Al termine del conflitto bellico, nel contesto di miseria e di degrado nel quale, specie il Sud, era immerso, spicca un gesto di solidarietà (sconosciuto a moltissimi) forte e realmente ‘di altri tempi’, e per le modalità organizzative e, soprattutto, per lo spirito che muoveva le persone coinvolte. Il merito di tutto questo va a donne. Sono loro, attraverso l’Unione donne Italiane (associazione femminile della Sinistra Italiana) e i tanti comitati locali, a partorire intuitivamente una soluzione capace di alleviare le sofferenze dei bambini del Sud e delle loro famiglie che patiscono la fame, condizioni igieniche e abitative precarissime, nella consapevolezza che, per ricostruire un’Italia realmente nuova, siano proprio i piccoli a dover essere restituiti ad una normalità di vita, a loro, più di tutti gli altri, necessaria.

E così, le famiglie del Centro-Nord aprono le loro case ai piccoli meridionali, che, alle prese con il loro primo viaggio in treno (vera e propria epopea, visto che ci volevano ben 15 giorni per giungere a destinazione), si vedono affidati a cure e a condizioni di vita capaci di ristabilirli innanzitutto fisicamente, scoprendo una fetta di Italia diversa, e sfatando così i più aberranti sospetti su questi presunti ‘mostri’ Comunisti. Attraverso le testimonianze degli ex bambini coinvolti (ora uomini e donne con un bel pezzo di anni sulle spalle), e gli inserti di filmati provenienti dall’archivio dell’Istituto Luce, viviamo negli occhi e nel ricordo un racconto tenero, divertente ed emozionante, nel quale prende forma un’Italia diversa da quella di oggi, dove lo spirito di condivisione pulsava naturalmente e gratuitamente. Non c’era imposizione di alcun genere, né nel reclutare i bambini da affidare, visto che erano i genitori a doverne fare richiesta, né nel reclutare le famiglie affidatarie, che agivano di spontanea iniziativa. E si trattava di nuclei non certo senza figli o con poca prole da sfamare. Le famiglie, specie emiliane, ospitanti erano già composte da 12, 13 figli, ma sapere che nel Sud del Paese esistevano piccoli che non avevano vestiti, non potevano mangiare se non una volta al giorno, li spingeva ad un atto di generosità senza pari. I bambini accolti diventavano parte della famiglia,  e venivano trattati come sangue del proprio sangue, carne della propria carne.

* **Schede**

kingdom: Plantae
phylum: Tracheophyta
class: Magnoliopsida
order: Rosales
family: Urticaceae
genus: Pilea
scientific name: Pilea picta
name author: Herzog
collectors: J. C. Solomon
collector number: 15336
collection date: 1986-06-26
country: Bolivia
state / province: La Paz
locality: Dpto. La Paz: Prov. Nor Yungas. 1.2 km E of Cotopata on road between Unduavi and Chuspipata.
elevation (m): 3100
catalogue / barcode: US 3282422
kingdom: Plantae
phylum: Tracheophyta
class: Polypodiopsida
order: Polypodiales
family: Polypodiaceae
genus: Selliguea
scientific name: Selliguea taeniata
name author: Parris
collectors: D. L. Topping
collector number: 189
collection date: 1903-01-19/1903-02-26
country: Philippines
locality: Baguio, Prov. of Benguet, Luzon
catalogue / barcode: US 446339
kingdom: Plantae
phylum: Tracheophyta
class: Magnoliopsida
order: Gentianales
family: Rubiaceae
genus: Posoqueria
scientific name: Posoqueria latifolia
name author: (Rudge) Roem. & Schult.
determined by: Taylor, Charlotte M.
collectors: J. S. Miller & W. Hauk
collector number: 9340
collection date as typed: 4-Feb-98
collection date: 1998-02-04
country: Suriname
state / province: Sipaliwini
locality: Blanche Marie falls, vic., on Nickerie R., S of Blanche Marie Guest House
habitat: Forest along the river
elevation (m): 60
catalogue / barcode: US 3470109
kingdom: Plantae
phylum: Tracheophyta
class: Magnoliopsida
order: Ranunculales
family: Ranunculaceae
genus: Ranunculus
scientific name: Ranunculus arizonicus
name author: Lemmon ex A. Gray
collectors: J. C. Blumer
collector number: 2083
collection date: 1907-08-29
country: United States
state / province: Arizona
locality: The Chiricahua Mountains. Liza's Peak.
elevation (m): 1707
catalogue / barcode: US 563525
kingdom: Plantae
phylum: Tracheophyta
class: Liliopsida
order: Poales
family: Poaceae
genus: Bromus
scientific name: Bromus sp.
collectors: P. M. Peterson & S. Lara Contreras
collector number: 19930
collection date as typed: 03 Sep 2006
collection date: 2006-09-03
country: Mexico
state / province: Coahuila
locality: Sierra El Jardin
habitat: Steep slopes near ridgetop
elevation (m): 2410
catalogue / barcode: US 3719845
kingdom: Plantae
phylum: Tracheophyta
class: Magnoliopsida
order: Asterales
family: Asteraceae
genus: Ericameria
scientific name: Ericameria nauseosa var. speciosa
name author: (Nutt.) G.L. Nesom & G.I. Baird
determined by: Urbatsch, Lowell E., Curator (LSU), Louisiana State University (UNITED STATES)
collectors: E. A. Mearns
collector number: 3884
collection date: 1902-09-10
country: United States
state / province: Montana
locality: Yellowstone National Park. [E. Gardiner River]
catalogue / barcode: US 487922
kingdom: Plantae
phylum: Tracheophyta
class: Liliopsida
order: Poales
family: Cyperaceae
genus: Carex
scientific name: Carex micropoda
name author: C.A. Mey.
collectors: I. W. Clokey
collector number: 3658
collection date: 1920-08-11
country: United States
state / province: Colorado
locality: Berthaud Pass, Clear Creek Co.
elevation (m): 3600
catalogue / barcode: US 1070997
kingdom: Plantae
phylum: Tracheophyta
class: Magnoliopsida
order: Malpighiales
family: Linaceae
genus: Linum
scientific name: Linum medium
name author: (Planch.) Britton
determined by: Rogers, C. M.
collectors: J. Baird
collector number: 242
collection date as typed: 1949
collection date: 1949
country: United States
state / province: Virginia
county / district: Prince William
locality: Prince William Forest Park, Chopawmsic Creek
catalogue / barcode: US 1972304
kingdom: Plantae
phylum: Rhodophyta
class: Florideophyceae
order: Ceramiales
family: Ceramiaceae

* **Breve compito**
Nel brano sui bambini del Sud accolti dalle famiglie del Centro-Nord, a chi spettava fare richiesta perché un bambino fosse affidato?

* **Risposta all'esercizio**
Ai genitori dei bambini.